RECORDS FOR THIS TASK —
+ + + +
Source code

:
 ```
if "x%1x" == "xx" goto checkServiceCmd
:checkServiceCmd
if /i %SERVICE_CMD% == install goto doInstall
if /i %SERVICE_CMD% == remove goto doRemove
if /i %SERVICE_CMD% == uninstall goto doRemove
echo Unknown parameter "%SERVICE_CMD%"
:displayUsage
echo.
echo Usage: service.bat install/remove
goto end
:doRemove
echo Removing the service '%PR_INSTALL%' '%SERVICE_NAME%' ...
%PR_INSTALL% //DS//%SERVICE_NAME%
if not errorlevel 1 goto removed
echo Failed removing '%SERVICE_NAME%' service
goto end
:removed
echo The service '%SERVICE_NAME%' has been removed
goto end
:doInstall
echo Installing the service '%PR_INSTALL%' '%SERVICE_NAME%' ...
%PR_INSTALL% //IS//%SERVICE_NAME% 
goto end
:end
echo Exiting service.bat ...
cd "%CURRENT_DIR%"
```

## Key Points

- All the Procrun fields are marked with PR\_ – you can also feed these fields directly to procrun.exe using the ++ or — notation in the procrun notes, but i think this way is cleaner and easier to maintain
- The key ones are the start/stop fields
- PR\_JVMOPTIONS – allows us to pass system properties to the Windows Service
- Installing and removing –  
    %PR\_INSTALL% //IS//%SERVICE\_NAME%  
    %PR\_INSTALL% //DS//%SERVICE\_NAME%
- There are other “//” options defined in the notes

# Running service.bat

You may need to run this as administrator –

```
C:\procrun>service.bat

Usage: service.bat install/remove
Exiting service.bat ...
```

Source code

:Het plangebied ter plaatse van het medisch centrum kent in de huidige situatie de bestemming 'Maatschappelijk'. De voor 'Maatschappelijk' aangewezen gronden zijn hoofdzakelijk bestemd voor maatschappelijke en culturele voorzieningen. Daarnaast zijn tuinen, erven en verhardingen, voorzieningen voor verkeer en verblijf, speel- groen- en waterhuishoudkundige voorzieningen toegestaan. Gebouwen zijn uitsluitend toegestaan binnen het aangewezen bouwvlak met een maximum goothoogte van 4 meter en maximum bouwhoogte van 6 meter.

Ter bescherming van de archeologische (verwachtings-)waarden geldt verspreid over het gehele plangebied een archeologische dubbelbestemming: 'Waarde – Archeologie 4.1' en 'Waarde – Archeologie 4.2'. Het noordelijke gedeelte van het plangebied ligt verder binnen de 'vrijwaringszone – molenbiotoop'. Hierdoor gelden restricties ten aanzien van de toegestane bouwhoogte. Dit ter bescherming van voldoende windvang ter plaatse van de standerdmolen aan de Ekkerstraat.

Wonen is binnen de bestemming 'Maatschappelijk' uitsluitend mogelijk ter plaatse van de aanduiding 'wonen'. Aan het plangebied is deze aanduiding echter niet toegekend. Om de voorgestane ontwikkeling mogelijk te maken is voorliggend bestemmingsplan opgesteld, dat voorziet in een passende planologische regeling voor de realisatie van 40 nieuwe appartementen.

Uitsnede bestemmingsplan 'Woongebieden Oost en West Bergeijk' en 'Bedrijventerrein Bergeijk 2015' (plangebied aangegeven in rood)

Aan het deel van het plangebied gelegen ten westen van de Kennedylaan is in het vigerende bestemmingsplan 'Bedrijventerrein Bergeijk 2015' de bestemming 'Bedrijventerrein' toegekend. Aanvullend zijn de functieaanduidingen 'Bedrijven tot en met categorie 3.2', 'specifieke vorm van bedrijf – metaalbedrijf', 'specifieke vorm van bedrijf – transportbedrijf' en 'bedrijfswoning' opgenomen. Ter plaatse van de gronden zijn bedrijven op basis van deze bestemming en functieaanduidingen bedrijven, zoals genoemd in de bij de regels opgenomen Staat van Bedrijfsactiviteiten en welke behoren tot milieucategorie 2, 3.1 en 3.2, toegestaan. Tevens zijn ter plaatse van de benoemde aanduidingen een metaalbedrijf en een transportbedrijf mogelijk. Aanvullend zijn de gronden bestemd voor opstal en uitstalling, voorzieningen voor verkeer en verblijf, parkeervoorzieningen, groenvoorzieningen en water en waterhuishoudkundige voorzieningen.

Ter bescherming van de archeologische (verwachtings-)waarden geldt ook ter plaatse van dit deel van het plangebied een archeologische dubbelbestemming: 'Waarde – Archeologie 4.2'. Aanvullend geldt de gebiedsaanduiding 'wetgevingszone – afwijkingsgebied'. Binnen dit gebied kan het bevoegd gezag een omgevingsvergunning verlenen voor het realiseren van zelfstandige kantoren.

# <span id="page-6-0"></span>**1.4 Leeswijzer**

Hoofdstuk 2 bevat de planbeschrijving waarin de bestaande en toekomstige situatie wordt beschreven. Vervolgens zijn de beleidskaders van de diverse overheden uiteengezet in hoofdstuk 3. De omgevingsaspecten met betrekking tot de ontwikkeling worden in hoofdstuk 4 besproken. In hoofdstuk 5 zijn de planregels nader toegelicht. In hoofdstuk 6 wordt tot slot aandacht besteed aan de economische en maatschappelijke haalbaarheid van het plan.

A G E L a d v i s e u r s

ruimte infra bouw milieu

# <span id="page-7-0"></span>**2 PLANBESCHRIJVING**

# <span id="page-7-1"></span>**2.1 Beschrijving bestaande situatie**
+ + + +
Where does "toegestaan" appear in the records above? Copy every line that has it.

SOLUTION TO THIS EXERCISE —
:Het plangebied ter plaatse van het medisch centrum kent in de huidige situatie de bestemming 'Maatschappelijk'. De voor 'Maatschappelijk' aangewezen gronden zijn hoofdzakelijk bestemd voor maatschappelijke en culturele voorzieningen. Daarnaast zijn tuinen, erven en verhardingen, voorzieningen voor verkeer en verblijf, speel- groen- en waterhuishoudkundige voorzieningen toegestaan. Gebouwen zijn uitsluitend toegestaan binnen het aangewezen bouwvlak met een maximum goothoogte van 4 meter en maximum bouwhoogte van 6 meter.
Aan het deel van het plangebied gelegen ten westen van de Kennedylaan is in het vigerende bestemmingsplan 'Bedrijventerrein Bergeijk 2015' de bestemming 'Bedrijventerrein' toegekend. Aanvullend zijn de functieaanduidingen 'Bedrijven tot en met categorie 3.2', 'specifieke vorm van bedrijf – metaalbedrijf', 'specifieke vorm van bedrijf – transportbedrijf' en 'bedrijfswoning' opgenomen. Ter plaatse van de gronden zijn bedrijven op basis van deze bestemming en functieaanduidingen bedrijven, zoals genoemd in de bij de regels opgenomen Staat van Bedrijfsactiviteiten en welke behoren tot milieucategorie 2, 3.1 en 3.2, toegestaan. Tevens zijn ter plaatse van de benoemde aanduidingen een metaalbedrijf en een transportbedrijf mogelijk. Aanvullend zijn de gronden bestemd voor opstal en uitstalling, voorzieningen voor verkeer en verblijf, parkeervoorzieningen, groenvoorzieningen en water en waterhuishoudkundige voorzieningen.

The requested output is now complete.